■ **What to work on**
Produce a verbatim copy of the following records, leaving out all pictures.

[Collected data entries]
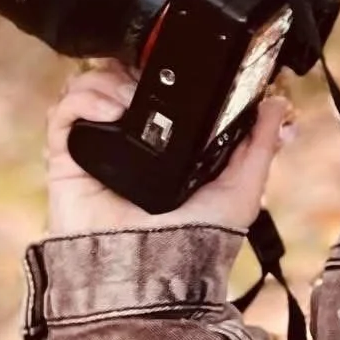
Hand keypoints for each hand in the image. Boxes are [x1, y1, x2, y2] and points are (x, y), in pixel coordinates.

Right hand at [44, 63, 296, 238]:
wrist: (152, 276)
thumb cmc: (195, 242)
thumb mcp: (242, 189)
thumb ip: (260, 145)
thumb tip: (277, 104)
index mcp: (168, 145)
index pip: (158, 90)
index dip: (164, 69)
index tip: (182, 62)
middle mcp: (131, 144)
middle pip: (121, 79)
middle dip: (134, 67)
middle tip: (151, 76)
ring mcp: (98, 150)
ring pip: (90, 86)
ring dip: (108, 79)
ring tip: (128, 97)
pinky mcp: (67, 162)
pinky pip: (61, 114)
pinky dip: (81, 99)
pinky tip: (107, 110)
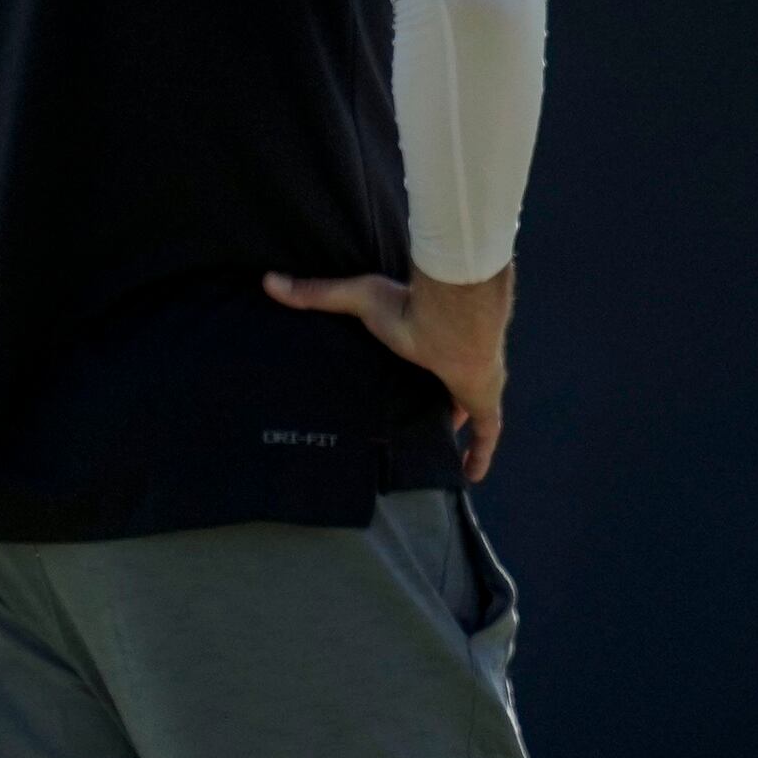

■ **Result below**
Hand keypoints for each hand in the image. Boxes are [x1, y1, x2, y2] and points are (x, y), in pixel coordinates.

Right hand at [44, 63, 296, 238]:
wrist: (152, 276)
thumb cmc: (195, 242)
thumb mcp: (242, 189)
thumb ip: (260, 145)
thumb tip: (277, 104)
index mcp: (168, 145)
index pip: (158, 90)
index dip: (164, 69)
index tip: (182, 62)
middle mcp: (131, 144)
middle pip: (121, 79)
middle dip: (134, 67)
middle tip: (151, 76)
ring mcp: (98, 150)
ring pip: (90, 86)
ring dip: (108, 79)
ring tip: (128, 97)
pinky mcp: (67, 162)
pinky pip: (61, 114)
pinky dip: (81, 99)
pinky tip: (107, 110)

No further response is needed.